[RECORDS FOR THIS TASK]
== == ==

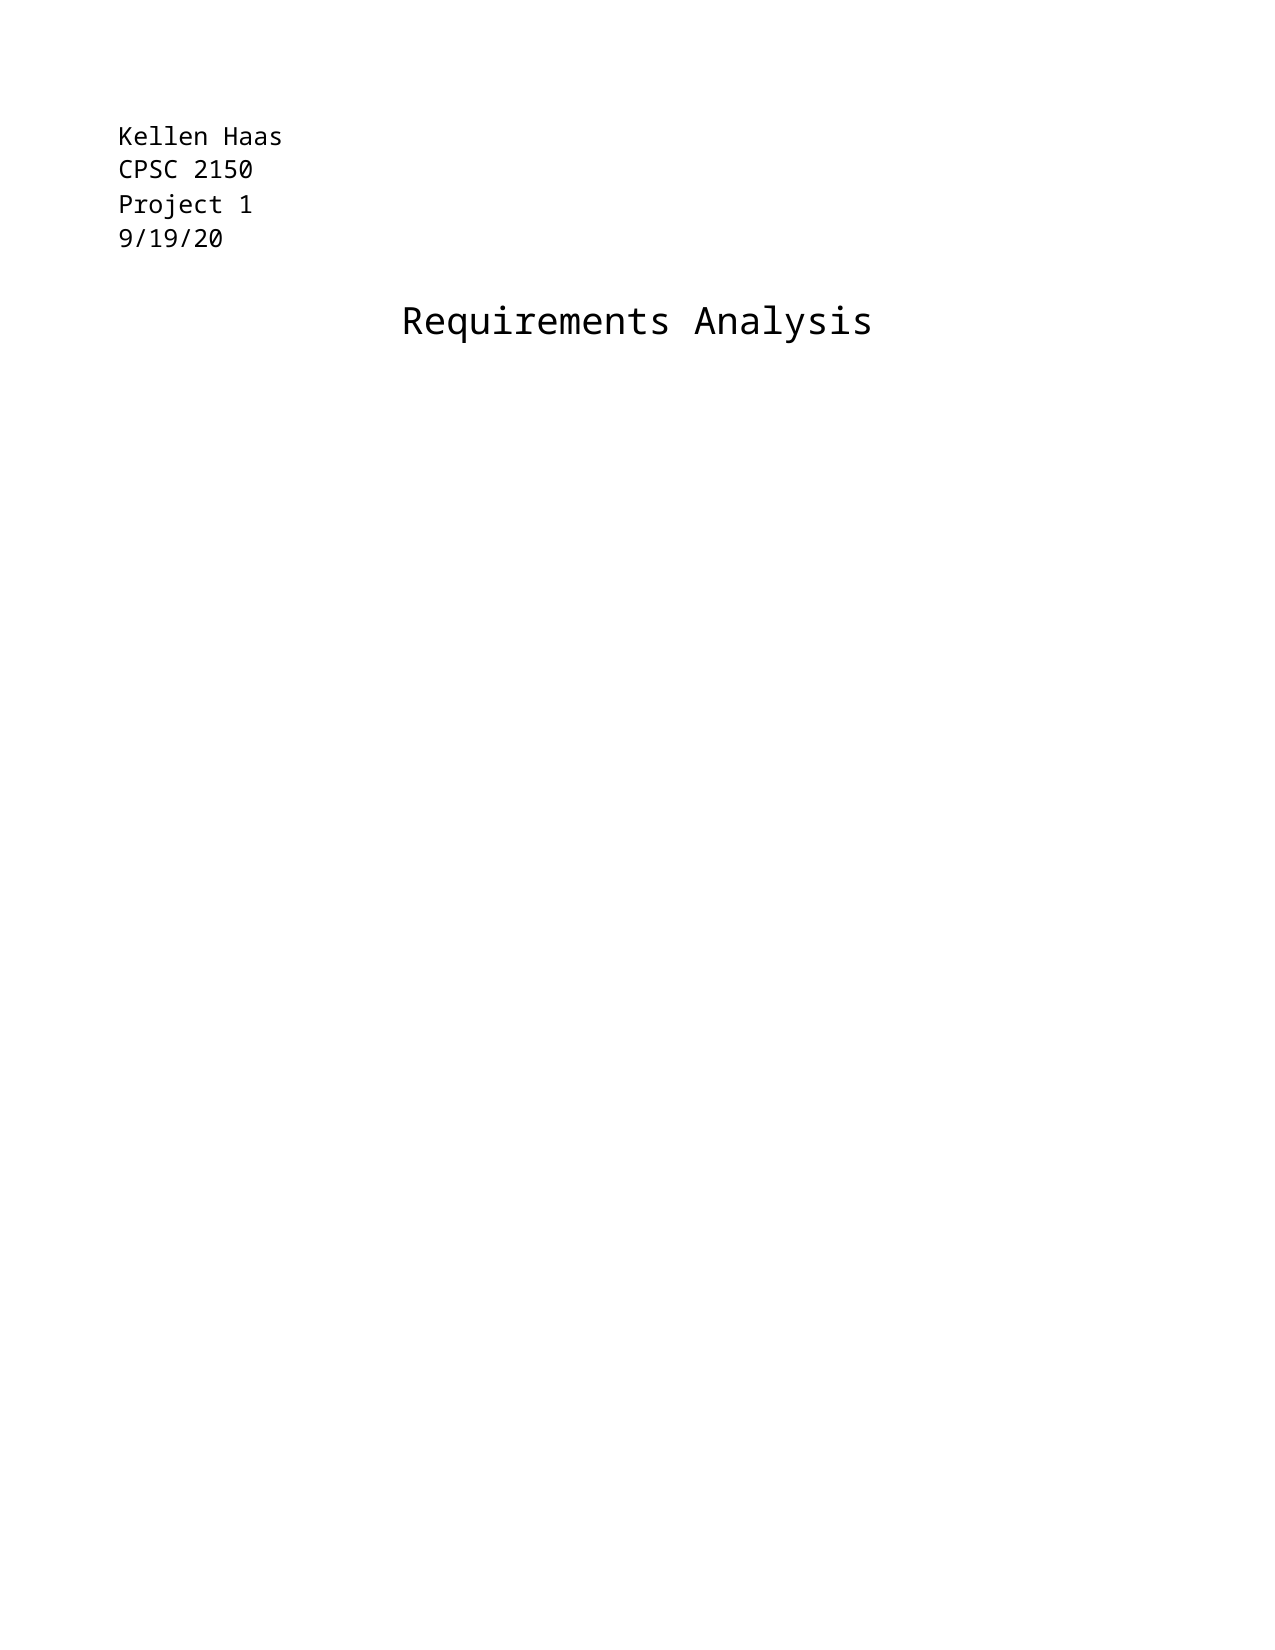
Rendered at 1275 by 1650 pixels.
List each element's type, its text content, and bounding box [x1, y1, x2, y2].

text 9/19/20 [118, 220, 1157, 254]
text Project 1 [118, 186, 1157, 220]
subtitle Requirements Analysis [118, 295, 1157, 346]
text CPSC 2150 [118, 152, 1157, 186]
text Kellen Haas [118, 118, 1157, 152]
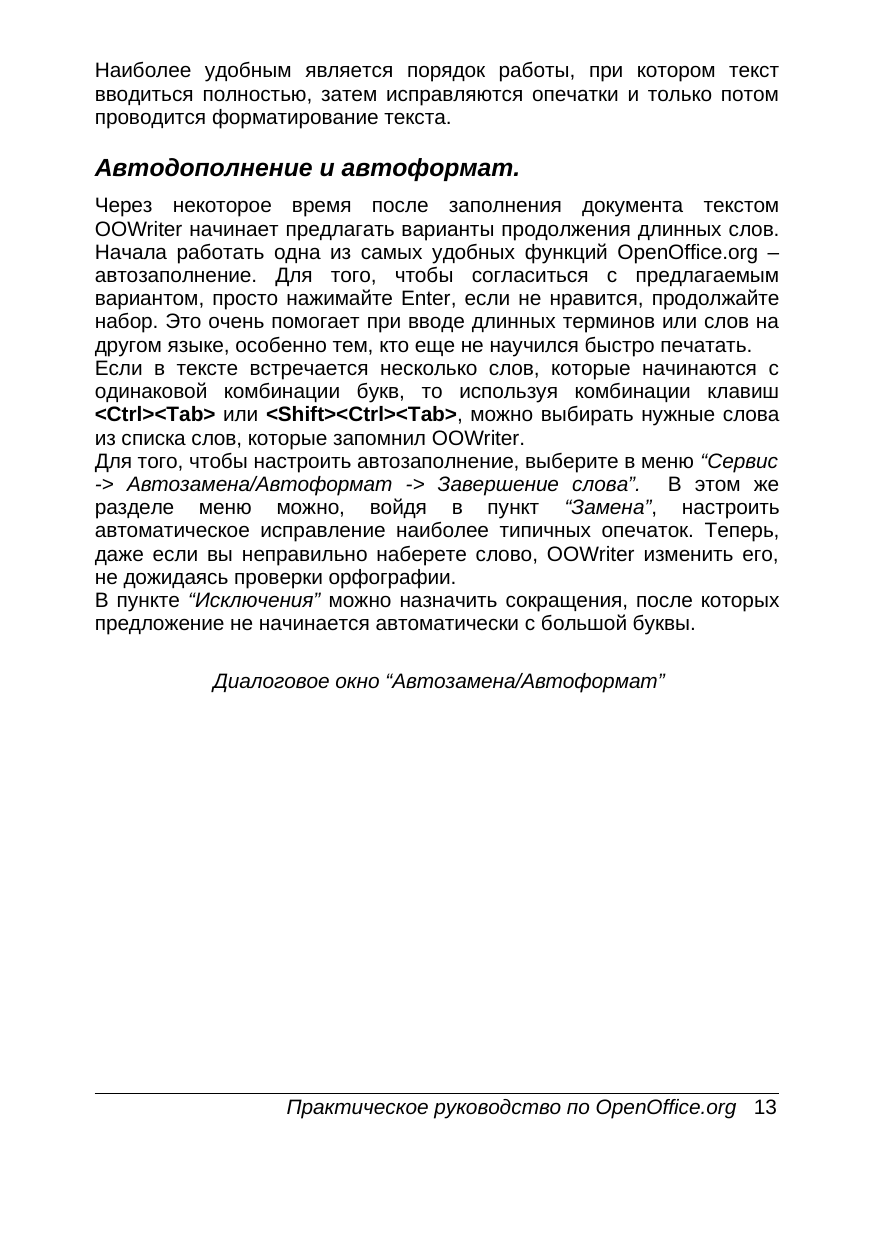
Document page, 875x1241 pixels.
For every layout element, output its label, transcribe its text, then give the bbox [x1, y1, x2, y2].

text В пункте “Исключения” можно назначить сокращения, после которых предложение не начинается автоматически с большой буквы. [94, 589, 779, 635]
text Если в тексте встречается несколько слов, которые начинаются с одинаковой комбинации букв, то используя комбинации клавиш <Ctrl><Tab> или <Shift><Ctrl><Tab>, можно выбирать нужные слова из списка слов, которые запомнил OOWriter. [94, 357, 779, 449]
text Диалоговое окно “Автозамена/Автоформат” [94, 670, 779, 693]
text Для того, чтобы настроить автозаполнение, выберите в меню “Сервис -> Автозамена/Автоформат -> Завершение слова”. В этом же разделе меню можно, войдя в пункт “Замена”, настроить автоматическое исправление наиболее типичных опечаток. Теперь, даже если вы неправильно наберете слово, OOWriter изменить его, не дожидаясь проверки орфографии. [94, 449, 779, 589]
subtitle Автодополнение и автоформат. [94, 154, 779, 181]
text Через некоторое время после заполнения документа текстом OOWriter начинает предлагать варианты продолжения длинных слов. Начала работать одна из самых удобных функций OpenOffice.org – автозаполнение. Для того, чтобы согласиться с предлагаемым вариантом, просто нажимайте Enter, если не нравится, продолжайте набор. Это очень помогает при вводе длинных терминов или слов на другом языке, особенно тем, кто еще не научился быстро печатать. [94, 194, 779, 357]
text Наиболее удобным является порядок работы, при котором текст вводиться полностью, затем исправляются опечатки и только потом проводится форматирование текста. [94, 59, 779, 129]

== == ==

[AIM OF THE TASK] Reproduce the lines running from the beginning of the material through the line containing "text Kellen Haas [118, 118, 1157, 152]", swapping "bounding box" for "enclosing rectangle" and leaving everything else unchanged. Omit the pictures from your answer.

[SOLUTION TO THE PROBLEM]
Rendered at 1275 by 1650 pixels.
List each element's type, its text content, and enclosing rectangle [x1, y1, x2, y2].

text 9/19/20 [118, 220, 1157, 254]
text Project 1 [118, 186, 1157, 220]
subtitle Requirements Analysis [118, 295, 1157, 346]
text CPSC 2150 [118, 152, 1157, 186]
text Kellen Haas [118, 118, 1157, 152]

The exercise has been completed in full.